Past "Notes from the Vineyard"


Handmade wines since 1983.

 

Notes from the Vineyard

FALL 2002

Perhaps because I'm about to embark upon my twentieth harvest here at The Ojai Vineyard, I have been spending some time reflecting on my work. Coincidentally, I've recently been asked by a couple of people whether I still like what I do--and, I have to say, yes. When I first started in the wine business, I had a hard time imagining doing anything in particular for five years, let alone twenty. But there is something alluring in a craft that presents innumerable variables together with a rather long timeline during which many changes occur. The work is endlessly confounding and fascinating. I still have so much more to learn about wine.

In this quest there are a few ojectives I have pursued to help focus my energies. First, I have consciously approached my work as a craft and not as a business because, as soon as you get worked up about the cost of a cork or a cluster of grapes, quality seems to take a back seat to expediency and monetary concerns. While it is nerve-wracking to invest heavily in something without really knowing what the return will be, I have had success taking a no-compromise approach to wine quality. Most people are sick of the McDonaldization of every product and have been receptive to our attempts to make the genuine article: hand-made wine.

My intent has always been to make the best, but over the years I have either become more fanatical, or have learned enough to realize that the devil is in the details and that one must focus on these with utmost attention.
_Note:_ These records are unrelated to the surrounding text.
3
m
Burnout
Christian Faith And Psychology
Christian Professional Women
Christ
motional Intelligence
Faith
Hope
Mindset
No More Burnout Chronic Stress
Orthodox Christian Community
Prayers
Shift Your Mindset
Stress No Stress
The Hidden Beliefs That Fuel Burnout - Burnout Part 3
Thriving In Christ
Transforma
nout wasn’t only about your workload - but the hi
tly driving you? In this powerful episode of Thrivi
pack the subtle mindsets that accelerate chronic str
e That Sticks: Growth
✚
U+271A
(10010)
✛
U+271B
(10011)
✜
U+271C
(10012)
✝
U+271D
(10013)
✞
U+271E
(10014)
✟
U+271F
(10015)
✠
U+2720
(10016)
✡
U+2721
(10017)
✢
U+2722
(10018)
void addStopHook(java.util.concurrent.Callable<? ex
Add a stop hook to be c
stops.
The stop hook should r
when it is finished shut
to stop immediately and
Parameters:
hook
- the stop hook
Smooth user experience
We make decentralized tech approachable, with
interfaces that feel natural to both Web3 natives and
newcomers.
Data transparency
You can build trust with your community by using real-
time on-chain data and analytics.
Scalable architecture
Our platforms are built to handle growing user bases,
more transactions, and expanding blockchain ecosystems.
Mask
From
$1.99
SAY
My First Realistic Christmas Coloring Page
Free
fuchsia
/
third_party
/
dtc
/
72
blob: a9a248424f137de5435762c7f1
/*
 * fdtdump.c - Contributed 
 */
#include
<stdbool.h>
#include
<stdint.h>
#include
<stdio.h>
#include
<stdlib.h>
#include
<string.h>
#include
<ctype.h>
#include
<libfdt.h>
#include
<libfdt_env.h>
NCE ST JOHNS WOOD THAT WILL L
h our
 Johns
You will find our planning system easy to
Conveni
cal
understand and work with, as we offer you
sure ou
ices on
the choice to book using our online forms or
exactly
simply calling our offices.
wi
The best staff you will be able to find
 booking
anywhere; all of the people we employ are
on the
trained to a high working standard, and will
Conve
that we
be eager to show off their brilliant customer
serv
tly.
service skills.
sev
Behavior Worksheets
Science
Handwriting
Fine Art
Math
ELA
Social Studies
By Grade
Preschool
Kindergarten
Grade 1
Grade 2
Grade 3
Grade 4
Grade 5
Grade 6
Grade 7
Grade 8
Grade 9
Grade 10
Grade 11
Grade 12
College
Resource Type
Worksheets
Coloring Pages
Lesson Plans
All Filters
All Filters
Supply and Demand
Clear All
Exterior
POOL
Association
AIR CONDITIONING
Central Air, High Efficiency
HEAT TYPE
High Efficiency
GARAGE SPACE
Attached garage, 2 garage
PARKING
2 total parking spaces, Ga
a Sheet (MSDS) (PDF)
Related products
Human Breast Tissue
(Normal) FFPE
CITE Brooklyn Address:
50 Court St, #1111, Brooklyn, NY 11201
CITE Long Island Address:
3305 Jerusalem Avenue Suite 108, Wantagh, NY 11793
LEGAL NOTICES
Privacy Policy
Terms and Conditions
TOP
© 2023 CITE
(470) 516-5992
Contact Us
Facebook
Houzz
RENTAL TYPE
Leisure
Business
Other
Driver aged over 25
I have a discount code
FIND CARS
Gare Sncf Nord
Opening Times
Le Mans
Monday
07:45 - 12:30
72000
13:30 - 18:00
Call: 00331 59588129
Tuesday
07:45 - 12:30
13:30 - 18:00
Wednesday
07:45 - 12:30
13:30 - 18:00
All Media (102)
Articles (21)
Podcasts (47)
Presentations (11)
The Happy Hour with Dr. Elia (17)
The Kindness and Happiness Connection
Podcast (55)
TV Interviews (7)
In the vineyards we went from gently nudging the growers to insisting that they make radical reductions of yields and adhere to vineyard practices that might seem crazy to some-but the aim has been to do everything and anything that might improve quality. And in the winery, we went from the fringes of conventionality to the absolute extreme as far as the making and handling of the wines is concerned. I regularly freak out my more conventional winemaker friends when I tell them how little sulfur dioxide I add to my wines and how little and how late I rack (decant) them.

Another aspect that has kept this work fun for me has been to keep this winery small. As a born empire-builder, I have had to fight my natural instincts to expand, but in order to continue to focus on making better and better wine, I can't be bothered with the logistics required to make and sell more and more. And making better and not more is the essence of what I am trying to do here. When I was at a wine tasting recently someone asked me if I was planning on expanding the winery. I told him I was planning just the opposite. That got me a round of laughter, because that is not what entrepreneurs do. But we do make plenty of wine now, and as I age I plan not to retire, but to make less and less-until I get to the point of doing just a few barrels a year. If I don't keep this thing rewarding and interesting, what is the point?